### TÂCHE
Extrayez mot pour mot, dans l'article sur Hardspace Shipbreaker, le passage qui s'ouvre sur les mots contenant « On comprend alors » et se termine par « tout benef ! ».

Après pas moins de deux ans d’accès anticipé, Blackbird Interactive déploie enfin la version 1.0 d’Hardspace Shipbreaker. Un sim qui rappelle, s’il le fallait, que simulateur peut très bien se conjuguer avec fictif.
L’or à tout prix
Contrairement à beaucoup d’autres sim, le titre de Blackbird possède bien une narration et même une certaine mise en scène, quoiqu’assez austère. Notre premier contact avec le jeu est un contrat de travail qui ressemble plus à un pacte faustien. Pas de syndicalisation, obligation de vote… et à peine le document est signé qu’il faudra rembourser son patron de quelques 2 milliards de crédits.
On comprend alors que la Lynx Corp, notre nouvelle boîte, est le Tom Nook de l’espace. Le fameux poncif de la lutte des classes, sous l’étoile de la SF. À l’inverse d’autres simulateurs qui préfèrent se taire pour immerger totalement le joueur, ici, les protagonistes ont des choses à dire… On n’écoute que d’une oreille leurs tergiversations, tellement on est concentré sur notre travail. Mais petit à petit, le scénario et les personnages commencent à prendre de l’épaisseur. Et si cela reste relativement classique dans le fond, Blackbird a le mérite de défendre son histoire bec et ongles et de réussir à faire accrocher le joueur.
Destruction tout benef !
En tant que tout jeune ferrailleur de l’espace, l’objectif est toujours le même. Il faudra désosser entièrement un vaisseau spatial, en faisant le moins de casse possible. Armé d’un cutter laser et d’un grappin/gravity gun, on gravite justement autour du véhicule pour comprendre comment l’épave est construite. Ensuite, on fond les jointures, découpe sur les pointillés, arrache les meubles et jette tout ça dans l’un des trois bacs de tri. Sachant qu’expulser un matériau au mauvais endroit est retenu sur votre salaire, évidemment.

### DONNÉES FOURNIES
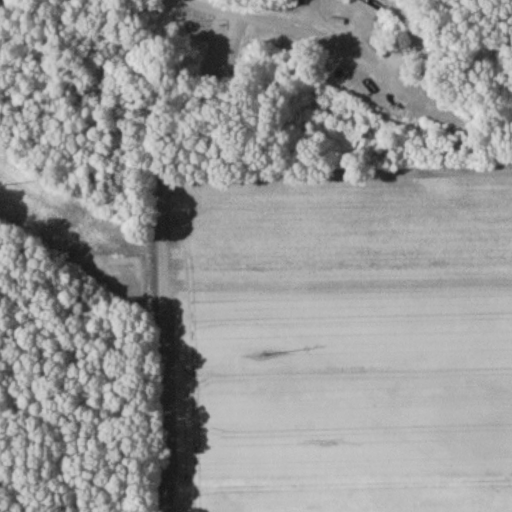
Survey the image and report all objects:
road: (299, 26)
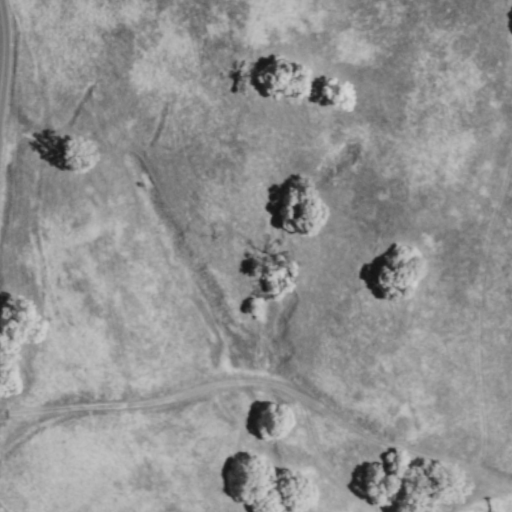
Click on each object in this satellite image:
road: (1, 53)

### RÉPONSE AU PROBLÈME
On comprend alors que la Lynx Corp, notre nouvelle boîte, est le Tom Nook de l’espace. Le fameux poncif de la lutte des classes, sous l’étoile de la SF. À l’inverse d’autres simulateurs qui préfèrent se taire pour immerger totalement le joueur, ici, les protagonistes ont des choses à dire… On n’écoute que d’une oreille leurs tergiversations, tellement on est concentré sur notre travail. Mais petit à petit, le scénario et les personnages commencent à prendre de l’épaisseur. Et si cela reste relativement classique dans le fond, Blackbird a le mérite de défendre son histoire bec et ongles et de réussir à faire accrocher le joueur.
Destruction tout benef !